矫情个啥呀?什么渠道解决问题最快,那就用什么渠道。
因为是江东省的政府的电话,所以转了两手,接电话的人才变成伊万诺夫。
自从王潇离开莫斯科,他又恢复成24小时常驻白宫,不时出差的状态。
接到王潇的电话,他挺高兴的,刚开会吵架没吵出结果来,正好可以求安慰。
但是王潇直接跳过了哼哼唧唧的环节,切入工作状态:“伊万,我找到办法振兴俄罗斯的纺织业了!”
苏联的轻工业确实是轻,但俄罗斯的轻工业比苏联更轻。以纺织服装业为例,解体之后,俄罗斯的相关产业完全可以称得上一句急剧衰败。
伊万作为主抓实体经济的第一副总理,自然对此心知肚明,他不由得奇怪:“是什么办法?”
俄罗斯人口凋敝,轻工业人口严重不足,自然条件恶劣且交通不便利,摸着良心讲,他也不知道在这儿搞纺织厂能有什么竞争优势。
甚至连原料,上帝呀,俄罗斯不种棉花,俄罗斯的棉花都要靠进口。
所以他们才只能搞农场企业,好歹保留一些小纺织厂的工业火种。不然再这么持续下去,俄罗斯会彻底失去纺织业。
王潇笑道:“出口配额啊。我今天才知道,俄罗斯纺织品出口配额大概率一直浪费着,达不到满额的标准。有它在,就能把投资拉过来。”
在商言商,想促成合作,就必须双方都能得到好处。
华夏纺织业有产能和设备,俄罗斯有市场缺口和配额空间。以此为基础,完全可以开展深度合作。
伊万诺夫来了兴趣:“华夏有这方面的政策支持吗?”
孙秘书已经找到了自己想找的人,把人拉过来,对着国际长途开始做政策解读:“有的,现在国家鼓励境外带料加工装配,在这方面是有资金支持、出口信用保险、简化出国审批等配套政策的。”
伊万诺夫表示理解了,话筒回到王潇手上,只有一句话:“等会议结束了,我再告诉你们结果。”

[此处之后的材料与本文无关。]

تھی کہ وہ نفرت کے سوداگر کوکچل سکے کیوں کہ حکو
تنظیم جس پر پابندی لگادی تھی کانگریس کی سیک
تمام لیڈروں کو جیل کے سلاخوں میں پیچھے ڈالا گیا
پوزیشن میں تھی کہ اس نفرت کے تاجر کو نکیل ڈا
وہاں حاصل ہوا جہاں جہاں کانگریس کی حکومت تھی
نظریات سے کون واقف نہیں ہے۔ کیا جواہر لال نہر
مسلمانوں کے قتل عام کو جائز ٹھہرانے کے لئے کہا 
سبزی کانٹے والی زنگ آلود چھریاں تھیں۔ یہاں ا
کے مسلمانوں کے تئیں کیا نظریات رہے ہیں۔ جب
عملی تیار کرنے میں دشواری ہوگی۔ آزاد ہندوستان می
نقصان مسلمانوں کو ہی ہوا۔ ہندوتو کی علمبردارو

电话挂断,旁边的涅姆佐夫脖子已经伸到老长,脸上全是坏笑:“哦哦哦,伊万,我亲爱的朋友,我可真羡慕你。你的王时时刻刻都惦记着你。”
伊万诺夫毫不客气地捶了他一拳:“别废话,你刚才也听到了,这是一个机会。”
俄罗斯的轻工业底子实在太薄了,想发展就必须得吸引外资。但是俄罗斯的客观条件又摆在这儿,在轻工业方面,对外资的吸引力极为有限。
涅姆佐夫虽然爱说爱笑,但当上工业部长之后,他还是相当下了一番功夫:“华夏纺织业在压锭,它有那么多纺织从业者,确实需要开辟新市场。而我们现在想复苏纺织业。大家有需求,就能坐下来谈。”
伊万诺夫毫不犹豫地拉盟友:“所以一会儿你得帮我说话,华夏在这方面已经有政策支持了,我们也得有相应的政策支持,比如说优惠贷款。”
涅姆佐夫伸手推他:“知道了,知道了,上帝啊,我听你们吵架我头都疼。”
被埋怨的人不满地扭过头,发出抗议:“我难道不是在为你的工业改革争取资金吗?”
真是的,这些家伙捆在一起都比不上王。
如果王在的话,王一定会夸他的。
只有通过配额共享、产业投资、政策支持三管齐下,才可能实现合作双赢。
涅姆佐夫头都大了,赶紧主动讲和:“好了好了,我建议如果合作的话,先在伊万诺沃州做试点,那里的纺织企业多。”
事实上,伊万诺沃州占了俄罗斯纺织业70%的产能。虽然加在一起也没多少。
两人达成一致,不约而同转过身,一人又往嘴里灌了一口水,撸起袖子,继续吵架去。
不吵的话,钱怎么能够按照他们的设想到账呢?
这边伊万诺夫去吵架了,那头王潇挂了电话,只能对孙秘书表示:“我回头收到消息,第一时间通知你们。”
孙秘书的嘴巴已经咧开了,连连表示:“没事儿,没事儿,劳您多费心了。”
啧啧,瞅瞅,不是,这就是直接能上达天听的好处。
要没伊万先生的那层关系,哪怕同样想到华俄两国可以在这方面进行合作,光是往上面搭线要政策,要费九牛二虎之力不说,还不晓得要等到猴年马月。
所以说啊,做事啊,很多时候看的就是人脉。
孙秘书现在瞅王潇,跟看一座金山似的,怎么看怎么迷人。
王潇都走出去老远了,他眼睛珠子粘在人家后脑勺上,仍然收不回头。
他手下的年轻人好奇:“哎,孙主任,你说,王总,以后会不会真成俄罗斯的第一夫人啊。”
孙秘书瞪了他一眼:“这种话不能乱说,不可干涉别国内政。”
他其实不怎么看好伊万诺夫先生在政治上更进一步。
倒不是说他对人家印象不好,恰恰相反,就是太好了,所以才觉得不合适。